## [Brief]
Retype every line of text in the data below word for word, and leave the pictures out of your answer.

## [Dataset excerpt]
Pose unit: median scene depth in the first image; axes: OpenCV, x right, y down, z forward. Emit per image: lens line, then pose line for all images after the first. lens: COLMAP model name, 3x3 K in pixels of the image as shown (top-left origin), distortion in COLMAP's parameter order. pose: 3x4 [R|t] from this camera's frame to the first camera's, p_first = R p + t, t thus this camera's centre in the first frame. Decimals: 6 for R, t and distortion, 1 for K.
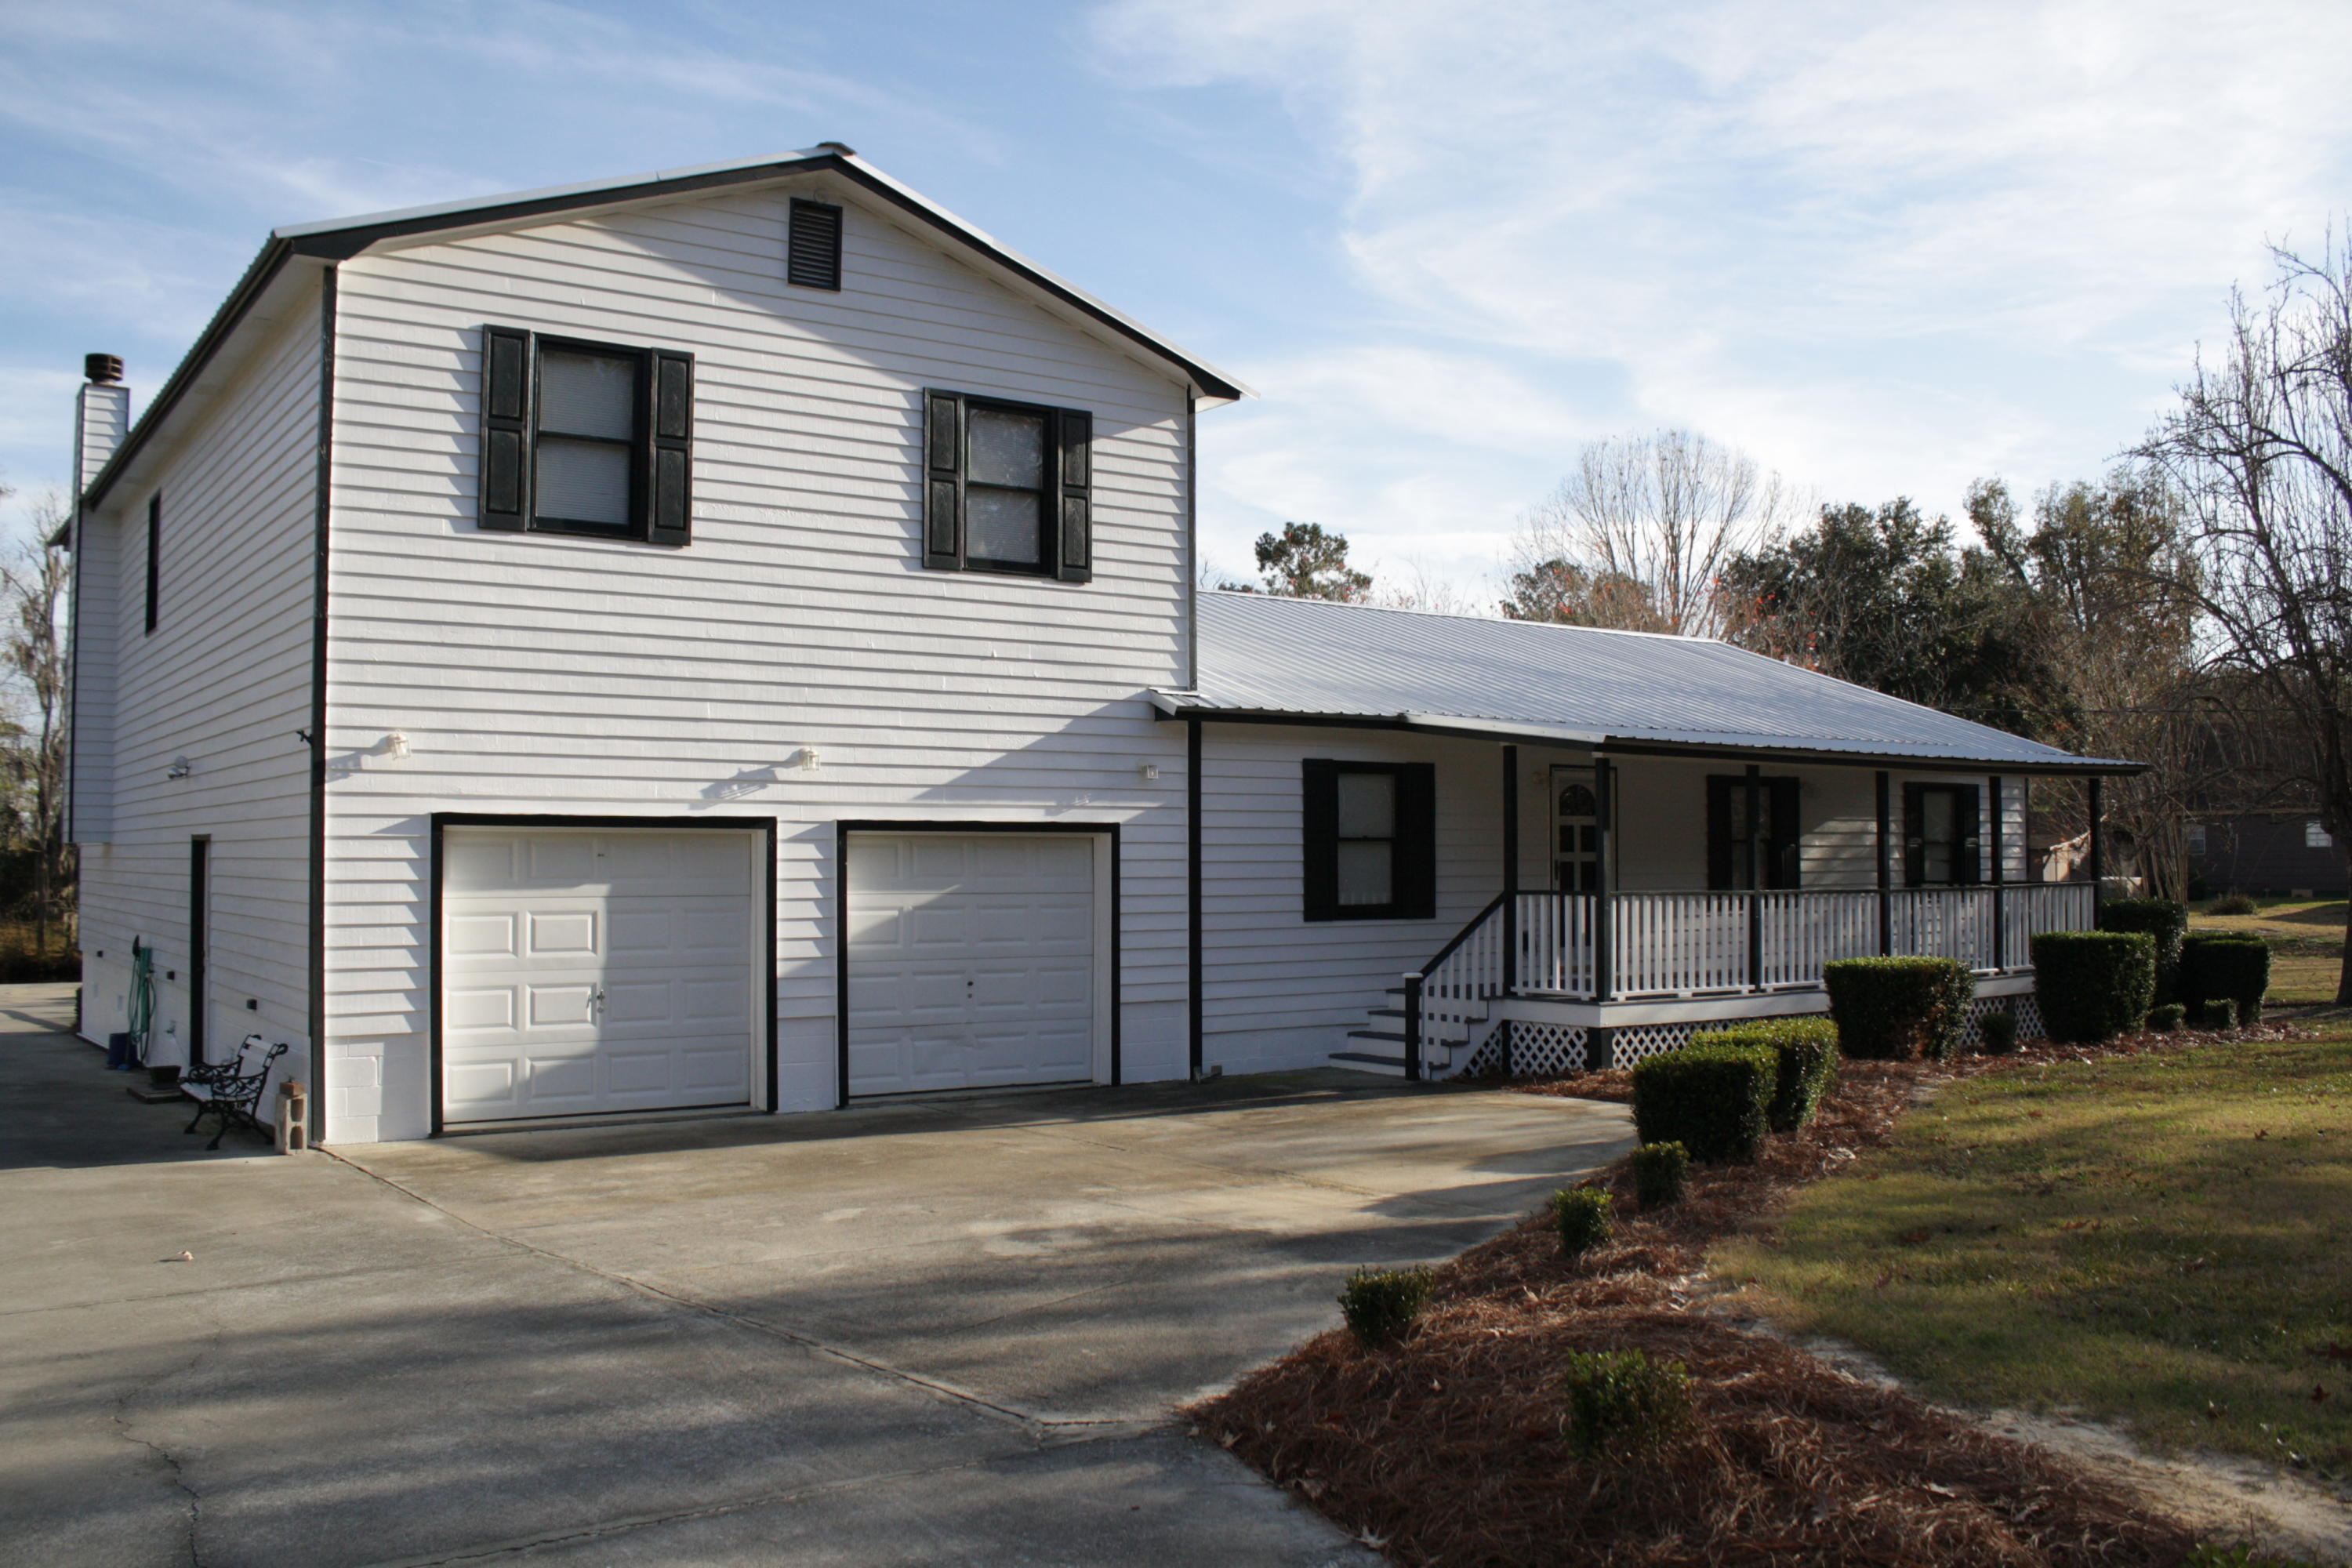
lens RADIAL K [[1996.5, 0, 1176.0], [0, 1996.5, 784.0], [0, 0, 1]] dist [-0.160453, 0.145143]
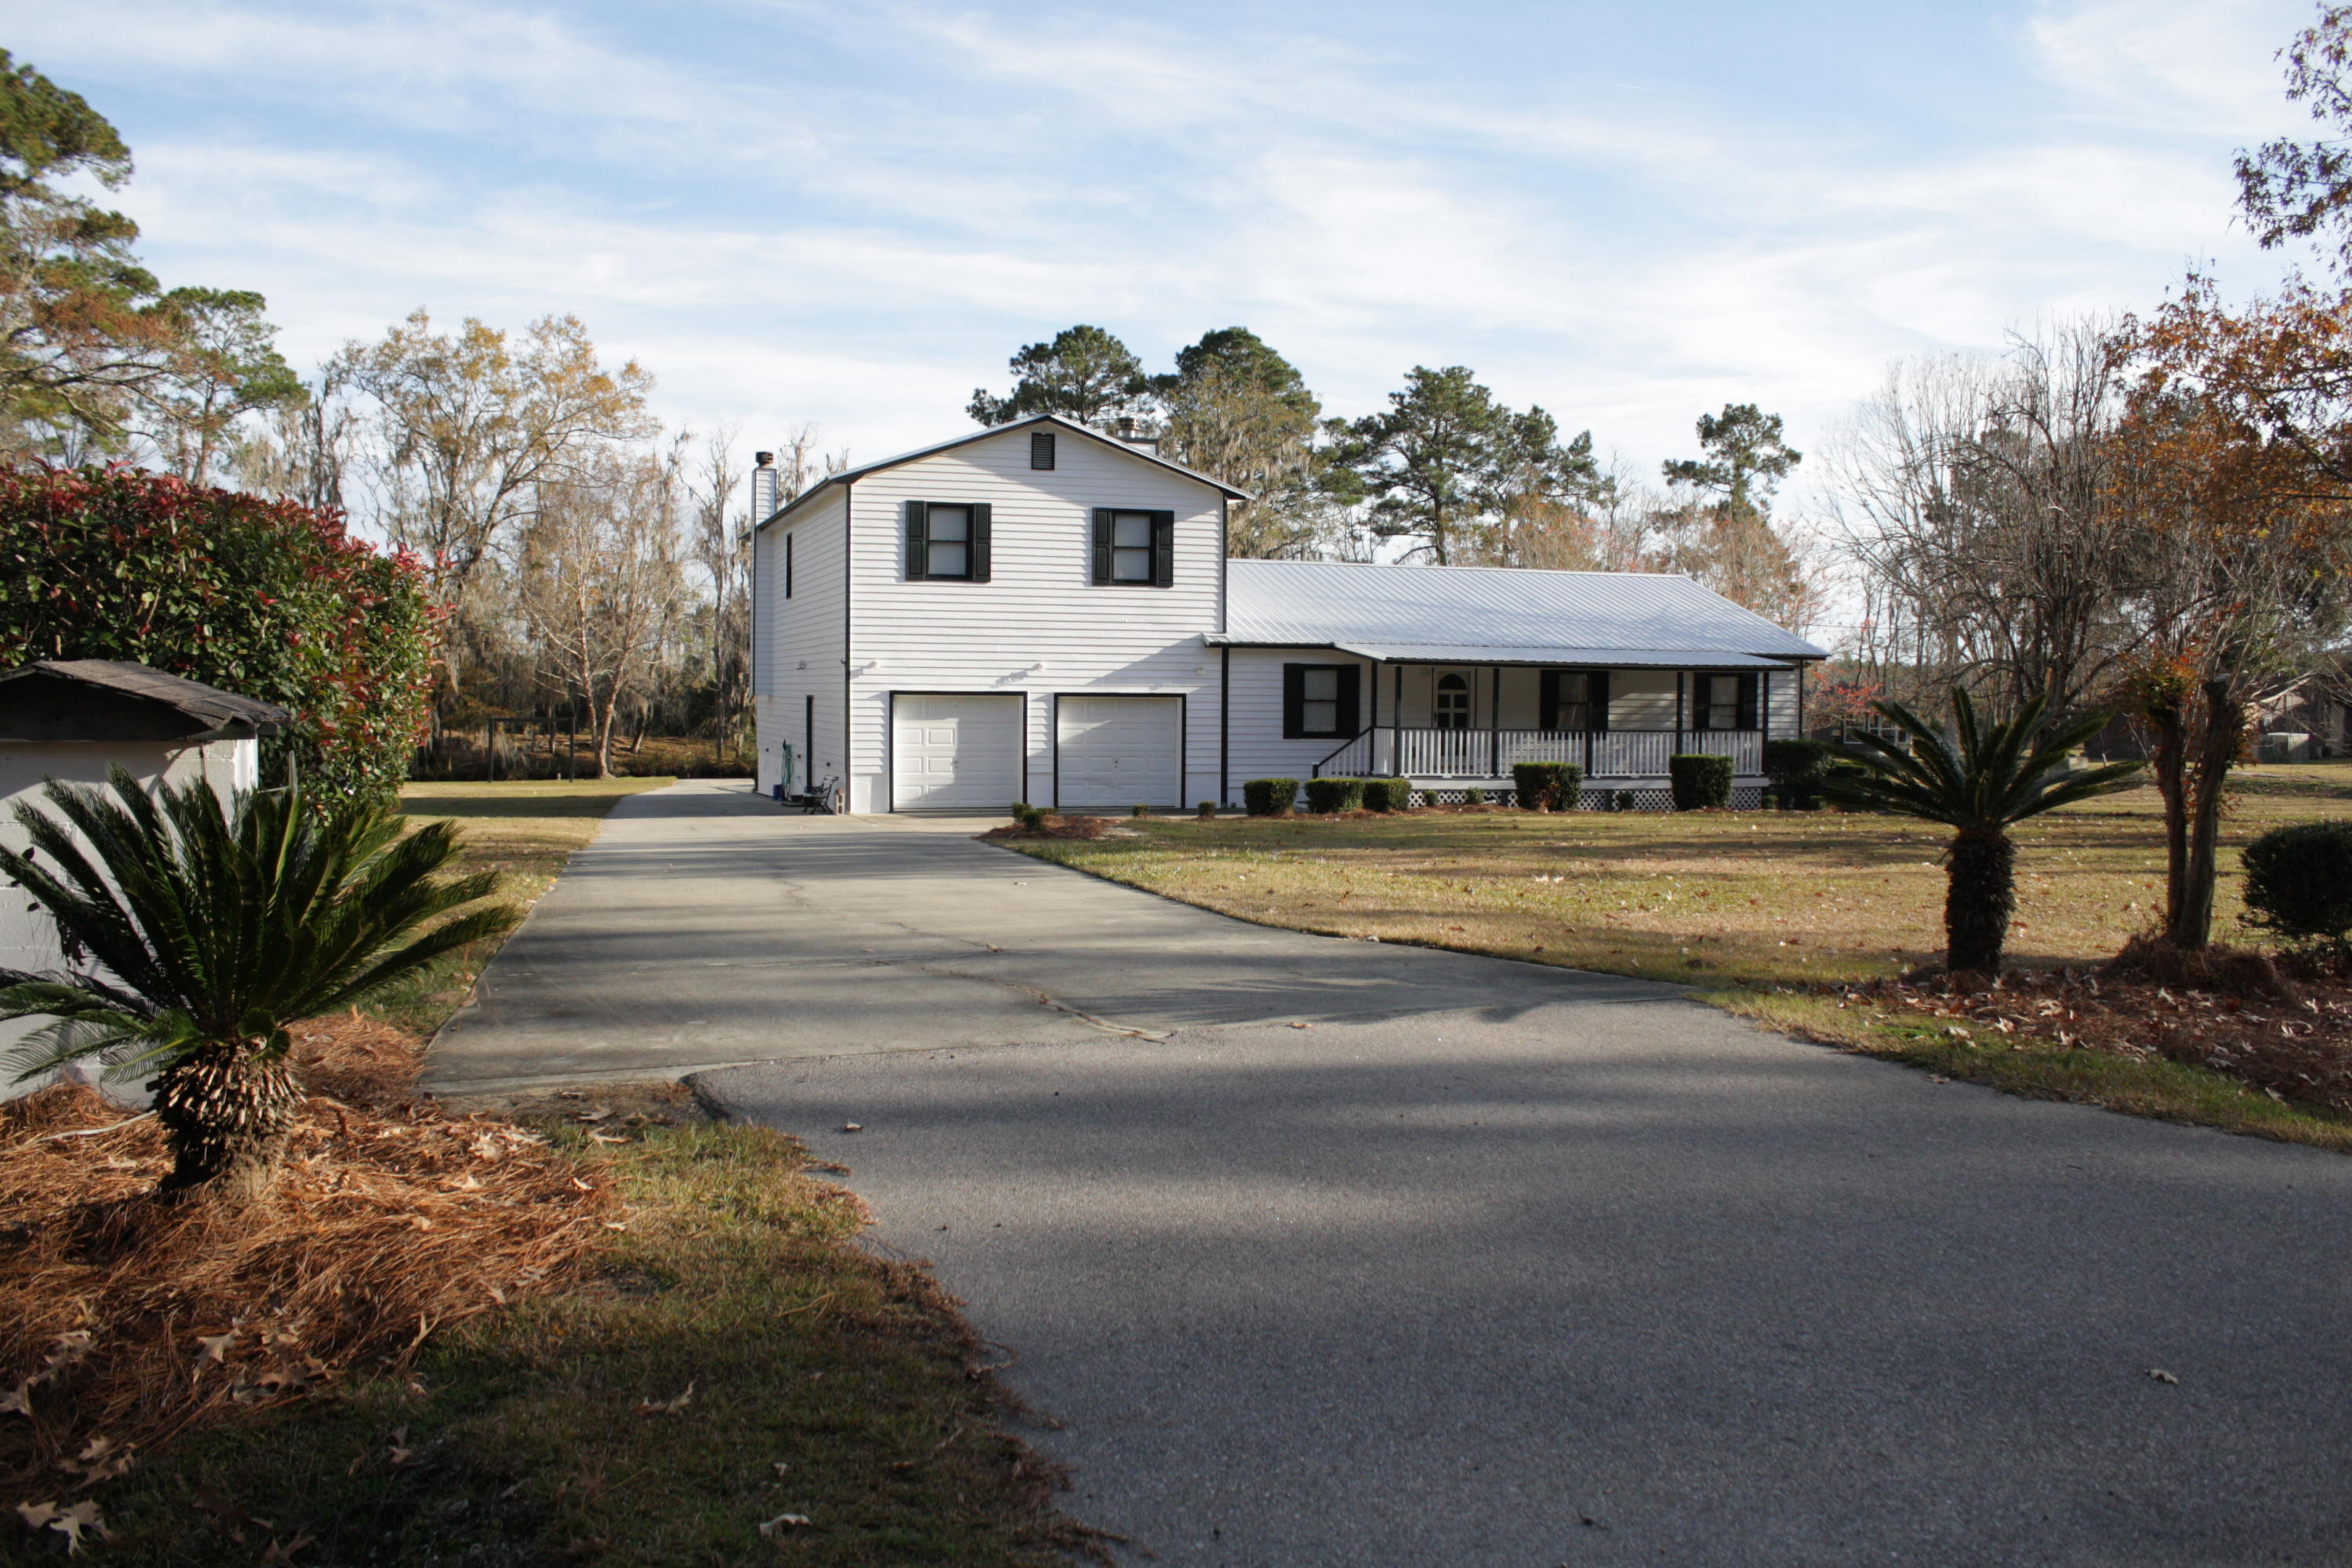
lens RADIAL K [[1996.5, 0, 1176.0], [0, 1996.5, 784.0], [0, 0, 1]] dist [-0.160453, 0.145143]
pose [[0.956182, 0.023865, -0.291798, 0.606907], [0.000229, 0.996611, 0.082261, -0.062469], [0.292772, -0.078723, 0.952936, -1.138228]]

## [Expected output]
Pose unit: median scene depth in the first image; axes: OpenCV, x right, y down, z forward. Emit per image: lens line, then pose line for all images after the first. lens: COLMAP model name, 3x3 K in pixels of the image as shown (top-left origin), distortion in COLMAP's parameter order. pose: 3x4 [R|t] from this camera's frame to the first camera's, p_first = R p + t, t thus this camera's centre in the first frame. Decimals: 6 for R, t and distortion, 1 for K.
lens RADIAL K [[1996.5, 0, 1176.0], [0, 1996.5, 784.0], [0, 0, 1]] dist [-0.160453, 0.145143]
lens RADIAL K [[1996.5, 0, 1176.0], [0, 1996.5, 784.0], [0, 0, 1]] dist [-0.160453, 0.145143]
pose [[0.956182, 0.023865, -0.291798, 0.606907], [0.000229, 0.996611, 0.082261, -0.062469], [0.292772, -0.078723, 0.952936, -1.138228]]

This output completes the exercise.